Trois instruments macro-prudentiels sous forme de coussin sont introduits.

  • Le premier est un coussin de fonds propres contra-cyclique obligatoire, dont la constitution commence quand le ratio du crédit rapporté au PIB dépasse un certain seuil. Son niveau peut varier de 0 % à 2,5 % des actifs pondérés par le risque selon l’appréciation des régulateurs nationaux quant à l’excès du marché de crédit. Pour lisser les cycles financiers, les banques constituent ce coussin en phase ascendante du cycle financier et les utilisent en phase descendante mais uniquement après avoir accusé des pertes sévères ou constaté une baisse dangereuse de l’offre de crédit.
  • Le deuxième coussin dit « systémique » vise à prévenir des risques systémiques ou macroéconomiques non cycliques. Il est constitué de fonds propres de catégorie 1 et se situe généralement entre 0 % à 5 % des actifs pondérés par le risque. Son niveau est décidé par les régulateurs nationaux. En France, le HCSF a actuellement fixé son niveau à 0 %.
  • Le troisième coussin destiné aux établissements d’importance systémique mondiale (EISm) ou autres établissements d’importance systémique (aEIS) au niveau national ou au niveau de l’UE compense le risque élevé qu’ils font peser sur le système financier. Des réserves supplémentaires obligatoires entre 1 et 3,5 % de fonds propres de catégorie 1 sont imposées selon la taille des EISm. Ce coussin est de 0 % à 2 % pour les aEIS. Fin 2018, l’Autorité de contrôle prudentiel et de résolution (ACPR) française a fixé des ratios différenciés pour les banques qualifiées d’EISm, qui sont de 1,5 % pour la BNP Paribas, et de 1 % pour la Société Générale, le Crédit Agricole et la BPCE [7]. Pour la Banque Postale et les groupes Crédit Mutuel, qualifiés d’aEIS, ce coussin s’élève respectivement à 0,25 % et 0,5 %. Le calcul des ratios de fonds propres est susceptible d’être manipulé par les banques autorisées à adopter leur propre modèle d’estimation de risques. De plus les banques peuvent faire des arbitrages réglementaires pour minimiser le montant des actifs pondérés en fonction des risques. Pour limiter une prise de risque excessive, un seuil minimal de 3 % pour le ratio de levier, défini comme le rapport entre les fonds propres et le total des actifs, a été introduit en 2018 dans l’UE.

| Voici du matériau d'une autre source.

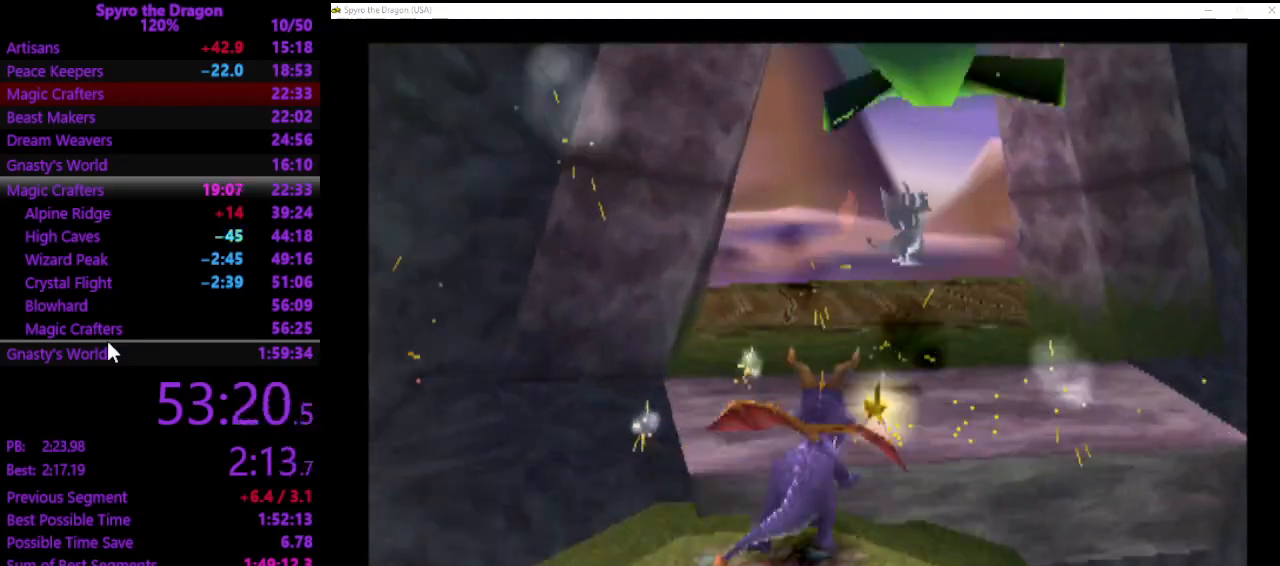
{"buttons": ["SQUARE"], "left_stick": "up-right", "events": [[33, "left_stick", "up"], [200, "left_stick", "up-right"]]}
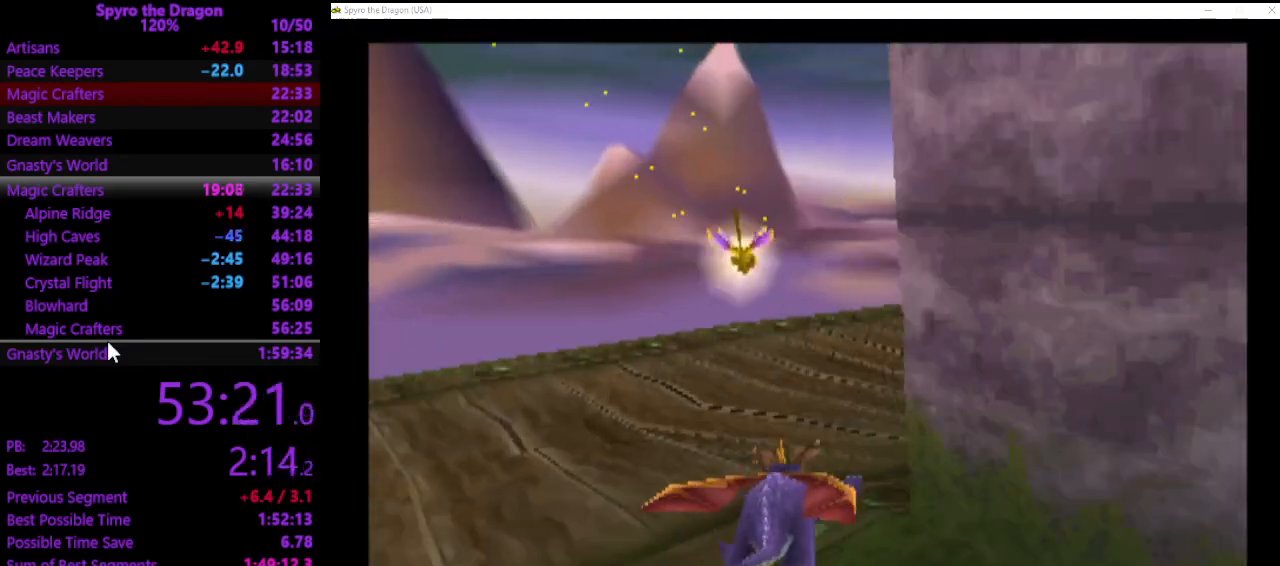
{"buttons": ["SQUARE"], "left_stick": "up-right", "events": []}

En plus de ces mesures portant sur les fonds propres, la directive CRD IV introduit également deux ratios de liquidité afin d’éviter une inadéquation excessive tant au niveau des échéances que des liquidités entre les deux côtés du bilan bancaire. Le premier, un ratio de couverture de liquidité à court terme (liquidity coverage ratio ou LCR), exige que les banques possèdent suffisamment d’actifs de haute qualité pour couvrir des sorties nettes de trésorerie sur une période de crise de 30 jours. Sa mise en œuvre commence en 2015 avec un niveau de 60 % pour atteindre 100 % en 2018. Le second est un ratio de liquidité à long terme, appelé aussi le ratio de financement net stable (Net Stable Funding Ratio ou NSFR). Il exige que les ressources disponibles (available stable funding) soient supérieures aux besoins en ressources stables (required stable funding) à l’horizon d’un an afin de permettre aux banques de résister pendant un an à une situation de crise spécifique à un établissement. En l’absence d’une définition définitive des normes dans l’UE, l’ABE surveille la conformité du NSFR aux critères actuels de Bâle III et son analyse montre un ratio NSFR moyen au-dessus de 112 % depuis 2016 dans l’UE.

Les autorités de régulation disposent du pouvoir discrétionnaire lors de la mise en place de certains instruments comme les coussins contracyclique et systémique dont le niveau est conditionné par des indicateurs économiques et financiers. Cette marge de manœuvre discrétionnaire empêche ces autorités d’afficher un engagement ferme. Il existe un risque selon lequel ce pouvoir est soumis aux interférences politiques, ce qui entraînerait une utilisation inadéquate des outils concernés et retarderait la mise en œuvre de mesures réglementaires impopulaires.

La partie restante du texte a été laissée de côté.